Las olas y el viento

 



Nunca había ido a Valizas en Carnaval, menos en marzo. Tampoco durante una ola de calor: una semana en los 30º largos. Para la playa, estas condiciones eran las óptimas; lástima que había poca gente. Dicen los lugareños que mermaron los visitantes desde la segunda quincena de enero.

Siempre escuché que el tercer mes del año era el mejor para visitar el pequeño pueblo entre el agua y las dunas. Siempre pensé que esto lo decían los que no podían ir, por diversas causas, en el primer mes del año. Lo cierto es que ahora lo afirmo. Nunca estuvo tan espectacular el agua, sobre todo en el tema temperatura: no te corta la respiración al entrar.

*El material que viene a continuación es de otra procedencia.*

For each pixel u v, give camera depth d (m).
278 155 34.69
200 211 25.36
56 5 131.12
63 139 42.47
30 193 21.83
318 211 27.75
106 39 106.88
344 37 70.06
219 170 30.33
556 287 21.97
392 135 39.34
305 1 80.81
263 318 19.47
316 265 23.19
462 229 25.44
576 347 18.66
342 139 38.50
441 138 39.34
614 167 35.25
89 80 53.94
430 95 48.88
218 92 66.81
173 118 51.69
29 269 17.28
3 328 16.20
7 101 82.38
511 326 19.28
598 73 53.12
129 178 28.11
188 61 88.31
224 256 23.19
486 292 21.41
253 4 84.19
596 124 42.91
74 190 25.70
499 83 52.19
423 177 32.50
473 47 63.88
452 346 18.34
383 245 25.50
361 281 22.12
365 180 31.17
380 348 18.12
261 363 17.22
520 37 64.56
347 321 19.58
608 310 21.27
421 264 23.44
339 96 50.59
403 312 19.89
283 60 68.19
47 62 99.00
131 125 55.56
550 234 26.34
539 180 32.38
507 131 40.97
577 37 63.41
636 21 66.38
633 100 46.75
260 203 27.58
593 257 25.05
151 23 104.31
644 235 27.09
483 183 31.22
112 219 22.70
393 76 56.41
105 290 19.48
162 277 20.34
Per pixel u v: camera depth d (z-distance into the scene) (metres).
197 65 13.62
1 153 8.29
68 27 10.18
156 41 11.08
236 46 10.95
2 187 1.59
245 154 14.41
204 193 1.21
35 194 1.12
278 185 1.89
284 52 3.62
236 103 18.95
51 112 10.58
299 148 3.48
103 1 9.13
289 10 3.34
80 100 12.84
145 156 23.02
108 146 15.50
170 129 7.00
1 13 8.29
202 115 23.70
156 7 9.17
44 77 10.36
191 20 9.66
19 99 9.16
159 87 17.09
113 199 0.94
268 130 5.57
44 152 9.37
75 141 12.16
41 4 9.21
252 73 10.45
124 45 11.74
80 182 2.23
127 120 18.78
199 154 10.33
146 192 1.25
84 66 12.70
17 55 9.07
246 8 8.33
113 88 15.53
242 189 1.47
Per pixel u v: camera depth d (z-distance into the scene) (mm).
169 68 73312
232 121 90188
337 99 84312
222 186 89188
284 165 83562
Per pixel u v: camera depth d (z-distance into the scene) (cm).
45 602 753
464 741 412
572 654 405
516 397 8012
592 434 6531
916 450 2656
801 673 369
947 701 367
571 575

Además del mar acogedor, el Sol no te achicharra tanto, hay poca gente en la playa, nadie que se queje por la pelota, nadie con parlantes. Lo que nunca para es el viento. Viento que viene del mar, desde el este. Este es el único problema que marzo no resuelve.

Una tarde que esperábamos, apretujados bajo la sombrilla, a que bajara un poco el astro rey, vimos algo muy curioso. La falta de clientes permitió que un par de lugareños -el que tiene el puesto de caipirinhas, justo antes que empiece la arena,  y su vecino, el del puesto de ceviche- bajaran a la playa. Venían con un par de sillas, un termo y mate, una bolsa con bizcochos, un perro, un palo y, lo que nos llamó la atención, una vara de unos tres metros con una sábana arrollada en la mitad.

Caminaron hasta el agua e instalaron las vaqueteadas sillas en la zona donde se van desvaneciendo las olas. Clavaron la vara en la arena dura, la arquearon y clavaron la otra punta. Desplegaron la sábana. Ésta se sujetaba a la vara con varios broches para la ropa. El viento hizo flamear la sábana, que quedó vertical en el aire. Los ingeniosos valiceros se sentaron bajo esta sombra, dejando a una playa a sus espaldas admirando el artilugio. Otros, como el vecino que estuvo armando una pérgola por un buen rato, creo que se sintieron un poco humillados ante la sencillez de la solución asombrosa. 

La admiración y la humillación, empezaron a declinar luego de una seguidilla de sucesos. 

Primero a uno de ellos se le salió el celular del bolsillo de la bermuda y cayó en la arena. La parsimonia con que estiró el brazo para recogerlo posibilitó que una ola, más intensa que sus antecesoras, cubriera el aparato. Lejos, de desesperarse por esto, su dueño lo rescató cuando el agua se retiró. La flema inglesa con que se paró, caminó hacia la arena seca y depositó el aparato dentro del sombrero de paja, hizo que recuperara cierta dignidad. 

No fue así la reacción desesperada del otro a lo que pasó con la siguiente ola: el termo y el mate que habían quedado sobre la silla tambalearon El mate, más inestable, se cayó.  

Aún así, se cebó un mate recuperado del mar. Fue el primero y el último. La actividad pasó ahora al perro y al palo: lo aventaban -al palo- hacía las olas y el can nadaba atravesando las crestas para ir a recuperarlo. Lo notable es que en todas las intentonas -que duraron hasta que se dio el siguiente infortunio- no le acertaron a ningún bañista.

Las olas, que ya habían mostrado su intención de envalentonarse, comenzaron a degradar la estabilidad del arco de sombra. Entonces, mientras uno sacaba una silla, el termo, el mate y la bolsa con los bizcochos, el otro desmontaba la estructura. Entre ambos volvieron a armar el ingenioso toldo ya en la arena seca.

En eso, una gran ola, al regresar al océano, se llevó la silla que aún no habían trasladado. Por varios minutos estuvieron buscando la silla sumergida. En ese lapso, el perro que había estado jadeando de tanto surfear, se acercó sigilosamente a la otra silla y se robó la bolsa de bizcochos.